Nearly 70% of people who complete a flagship welfare-to-work scheme fail to find sustained employment – and the programme needs to better identify claimants who need more personalised and intensive support, MPs have said.

The Commons Work and Pensions Select Committee said the scheme was “not working well” for people with complex problems who need more intensive help.

The MPs recommended a series of changes to the “complicated and less than effective” payments model when the current contracts to deliver the Work Programme and the specialist disability employment scheme Work Choice expire in April 2017.

The committee acknowledged that the Department for Work and Pensions’ (DWP) payment-by-results programme was “at least as good” as its predecessors, at a much lower cost to the taxpayer.

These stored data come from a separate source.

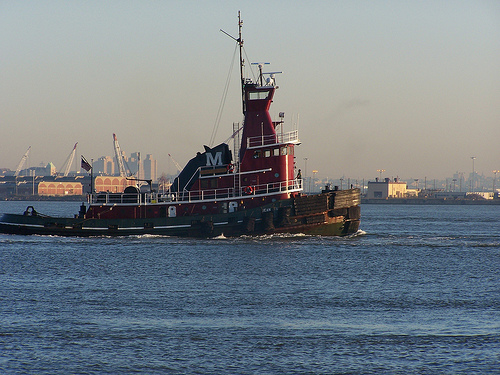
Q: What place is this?
A: It is an ocean.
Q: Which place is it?
A: It is an ocean.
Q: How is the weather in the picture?
A: It is cloudy.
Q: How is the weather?
A: It is cloudy.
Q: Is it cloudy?
A: Yes, it is cloudy.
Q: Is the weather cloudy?
A: Yes, it is cloudy.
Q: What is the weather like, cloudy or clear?
A: It is cloudy.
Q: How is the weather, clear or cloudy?
A: It is cloudy.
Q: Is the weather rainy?
A: No, it is cloudy.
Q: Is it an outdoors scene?
A: Yes, it is outdoors.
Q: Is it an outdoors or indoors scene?
A: It is outdoors.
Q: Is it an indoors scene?
A: No, it is outdoors.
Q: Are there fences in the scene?
A: No, there are no fences.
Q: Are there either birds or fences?
A: No, there are no fences or birds.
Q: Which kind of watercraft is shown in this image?
A: The watercraft is a ship.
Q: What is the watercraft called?
A: The watercraft is a ship.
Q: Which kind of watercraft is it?
A: The watercraft is a ship.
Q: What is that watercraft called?
A: This is a ship.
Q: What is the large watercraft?
A: The watercraft is a ship.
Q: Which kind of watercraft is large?
A: The watercraft is a ship.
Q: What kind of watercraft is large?
A: The watercraft is a ship.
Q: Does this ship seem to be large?
A: Yes, the ship is large.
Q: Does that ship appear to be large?
A: Yes, the ship is large.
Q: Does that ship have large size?
A: Yes, the ship is large.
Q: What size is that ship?
A: The ship is large.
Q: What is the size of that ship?
A: The ship is large.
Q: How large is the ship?
A: The ship is large.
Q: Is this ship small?
A: No, the ship is large.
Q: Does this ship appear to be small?
A: No, the ship is large.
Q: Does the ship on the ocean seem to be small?
A: No, the ship is large.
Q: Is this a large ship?
A: Yes, this is a large ship.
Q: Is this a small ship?
A: No, this is a large ship.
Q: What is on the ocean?
A: The ship is on the ocean.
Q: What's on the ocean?
A: The ship is on the ocean.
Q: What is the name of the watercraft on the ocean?
A: The watercraft is a ship.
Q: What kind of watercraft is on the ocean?
A: The watercraft is a ship.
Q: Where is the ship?
A: The ship is on the ocean.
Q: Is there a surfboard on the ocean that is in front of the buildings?
A: No, there is a ship on the ocean.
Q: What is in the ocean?
A: The ship is in the ocean.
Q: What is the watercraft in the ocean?
A: The watercraft is a ship.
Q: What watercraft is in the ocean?
A: The watercraft is a ship.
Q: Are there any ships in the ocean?
A: Yes, there is a ship in the ocean.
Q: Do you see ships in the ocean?
A: Yes, there is a ship in the ocean.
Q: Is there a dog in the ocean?
A: No, there is a ship in the ocean.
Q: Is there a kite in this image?
A: No, there are no kites.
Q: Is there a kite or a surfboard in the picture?
A: No, there are no kites or surfboards.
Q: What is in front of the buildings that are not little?
A: The ocean is in front of the buildings.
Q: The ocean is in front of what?
A: The ocean is in front of the buildings.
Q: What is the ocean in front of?
A: The ocean is in front of the buildings.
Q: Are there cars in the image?
A: No, there are no cars.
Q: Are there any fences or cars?
A: No, there are no cars or fences.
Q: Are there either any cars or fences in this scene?
A: No, there are no cars or fences.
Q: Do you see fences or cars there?
A: No, there are no cars or fences.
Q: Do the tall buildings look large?
A: Yes, the buildings are large.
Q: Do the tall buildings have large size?
A: Yes, the buildings are large.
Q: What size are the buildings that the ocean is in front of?
A: The buildings are large.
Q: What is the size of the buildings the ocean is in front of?
A: The buildings are large.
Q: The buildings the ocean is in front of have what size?
A: The buildings are large.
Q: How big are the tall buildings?
A: The buildings are large.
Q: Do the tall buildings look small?
A: No, the buildings are large.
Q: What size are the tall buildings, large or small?
A: The buildings are large.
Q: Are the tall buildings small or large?
A: The buildings are large.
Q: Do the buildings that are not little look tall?
A: Yes, the buildings are tall.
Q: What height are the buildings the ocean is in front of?
A: The buildings are tall.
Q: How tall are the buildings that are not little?
A: The buildings are tall.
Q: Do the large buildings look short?
A: No, the buildings are tall.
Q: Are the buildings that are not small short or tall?
A: The buildings are tall.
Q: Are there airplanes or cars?
A: No, there are no cars or airplanes.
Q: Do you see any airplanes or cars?
A: No, there are no cars or airplanes.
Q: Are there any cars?
A: No, there are no cars.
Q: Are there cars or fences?
A: No, there are no cars or fences.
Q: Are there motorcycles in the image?
A: No, there are no motorcycles.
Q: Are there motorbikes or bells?
A: No, there are no motorbikes or bells.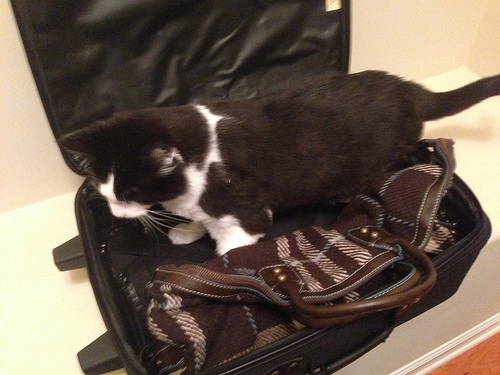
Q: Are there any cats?
A: Yes, there is a cat.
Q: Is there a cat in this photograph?
A: Yes, there is a cat.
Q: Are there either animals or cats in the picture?
A: Yes, there is a cat.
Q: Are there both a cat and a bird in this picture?
A: No, there is a cat but no birds.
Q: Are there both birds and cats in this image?
A: No, there is a cat but no birds.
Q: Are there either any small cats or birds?
A: Yes, there is a small cat.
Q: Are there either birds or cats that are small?
A: Yes, the cat is small.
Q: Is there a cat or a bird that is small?
A: Yes, the cat is small.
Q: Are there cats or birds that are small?
A: Yes, the cat is small.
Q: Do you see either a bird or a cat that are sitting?
A: Yes, the cat is sitting.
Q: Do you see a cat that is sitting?
A: Yes, there is a cat that is sitting.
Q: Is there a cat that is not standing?
A: Yes, there is a cat that is sitting.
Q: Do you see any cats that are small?
A: Yes, there is a small cat.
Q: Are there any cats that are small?
A: Yes, there is a cat that is small.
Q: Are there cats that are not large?
A: Yes, there is a small cat.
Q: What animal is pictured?
A: The animal is a cat.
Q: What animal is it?
A: The animal is a cat.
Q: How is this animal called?
A: This is a cat.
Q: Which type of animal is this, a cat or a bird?
A: This is a cat.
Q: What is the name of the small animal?
A: The animal is a cat.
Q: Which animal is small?
A: The animal is a cat.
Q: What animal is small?
A: The animal is a cat.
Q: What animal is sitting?
A: The animal is a cat.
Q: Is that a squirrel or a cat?
A: That is a cat.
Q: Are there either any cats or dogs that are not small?
A: No, there is a cat but it is small.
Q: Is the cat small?
A: Yes, the cat is small.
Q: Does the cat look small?
A: Yes, the cat is small.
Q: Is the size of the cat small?
A: Yes, the cat is small.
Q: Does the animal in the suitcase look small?
A: Yes, the cat is small.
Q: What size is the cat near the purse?
A: The cat is small.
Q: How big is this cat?
A: The cat is small.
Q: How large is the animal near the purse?
A: The cat is small.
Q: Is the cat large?
A: No, the cat is small.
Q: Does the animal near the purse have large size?
A: No, the cat is small.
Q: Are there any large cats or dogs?
A: No, there is a cat but it is small.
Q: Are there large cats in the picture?
A: No, there is a cat but it is small.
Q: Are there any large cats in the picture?
A: No, there is a cat but it is small.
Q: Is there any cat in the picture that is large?
A: No, there is a cat but it is small.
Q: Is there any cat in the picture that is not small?
A: No, there is a cat but it is small.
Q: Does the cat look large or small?
A: The cat is small.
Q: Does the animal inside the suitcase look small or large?
A: The cat is small.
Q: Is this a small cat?
A: Yes, this is a small cat.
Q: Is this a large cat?
A: No, this is a small cat.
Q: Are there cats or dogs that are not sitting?
A: No, there is a cat but it is sitting.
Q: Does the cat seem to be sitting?
A: Yes, the cat is sitting.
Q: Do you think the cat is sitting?
A: Yes, the cat is sitting.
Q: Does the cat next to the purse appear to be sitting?
A: Yes, the cat is sitting.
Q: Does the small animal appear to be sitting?
A: Yes, the cat is sitting.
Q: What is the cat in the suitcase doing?
A: The cat is sitting.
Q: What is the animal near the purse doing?
A: The cat is sitting.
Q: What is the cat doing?
A: The cat is sitting.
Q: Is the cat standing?
A: No, the cat is sitting.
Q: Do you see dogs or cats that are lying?
A: No, there is a cat but it is sitting.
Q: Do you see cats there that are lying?
A: No, there is a cat but it is sitting.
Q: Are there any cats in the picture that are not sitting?
A: No, there is a cat but it is sitting.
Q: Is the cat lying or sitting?
A: The cat is sitting.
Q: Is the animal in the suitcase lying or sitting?
A: The cat is sitting.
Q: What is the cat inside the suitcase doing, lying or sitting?
A: The cat is sitting.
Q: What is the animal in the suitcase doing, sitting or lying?
A: The cat is sitting.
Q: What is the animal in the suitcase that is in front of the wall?
A: The animal is a cat.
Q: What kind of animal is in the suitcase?
A: The animal is a cat.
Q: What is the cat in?
A: The cat is in the suitcase.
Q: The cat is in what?
A: The cat is in the suitcase.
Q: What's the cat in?
A: The cat is in the suitcase.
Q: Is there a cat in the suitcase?
A: Yes, there is a cat in the suitcase.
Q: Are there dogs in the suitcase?
A: No, there is a cat in the suitcase.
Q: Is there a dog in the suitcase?
A: No, there is a cat in the suitcase.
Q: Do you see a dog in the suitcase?
A: No, there is a cat in the suitcase.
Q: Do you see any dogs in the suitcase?
A: No, there is a cat in the suitcase.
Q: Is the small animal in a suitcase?
A: Yes, the cat is in a suitcase.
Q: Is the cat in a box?
A: No, the cat is in a suitcase.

But the MPs added that “too many long-term unemployed people remain out of work after two years on the programme”.

Committee chairman Frank Field said: “DWP deserves credit for implementing a programme which, in general, produces results at least as good as before, for a greatly reduced cost per participant.

“But we must not forget that nearly 70% of participants are completing the Work Programme without finding sustained employment. We must do much better.

“Our recommendations aim to create an employment support system which is equipped to help into work people facing serious problems who have been distant from the labour market, and inadequately supported, for far too long.”

The committee said the DWP should develop a new assessment of claimants’ barriers to employment and replace the Work Programme’s “complicated and less than effective differential payment model” with a “much simpler” system.

The department should ensure that all people on the programme receive an “acceptable” level of service by introducing a single set of minimum standards.

The MPs also recommended that the Government should maintain, and ideally expand, a separate employment programme for disable people.

Mr Field said:”The Government’s very ambitious aspiration to halve the disability employment gap must be reflected in the configuration of DWP’s contracted employment programmes.

“Helping over one million more disabled people into work won’t be achieved without an effective employment programme, delivered by specialists.

“For reasons of cost, the Government may be tempted to consolidate mainstream and specialist disability employment support into a single new programme. We think this would potentially be a grave mistake.”

A DWP spokesman said: “Almost half a million of the hardest to help claimants have been supported into employment through the Work Programme. That’s a real success, and we welcome the committee’s finding the programme is better value for money to the taxpayer than any previous scheme.

“The programme helps people to overcome barriers to finding a job, including those with drug and alcohol problems and the long-term unemployed, and further intensive support is offered through Help to Work for those who complete the Work Programme without finding a job.”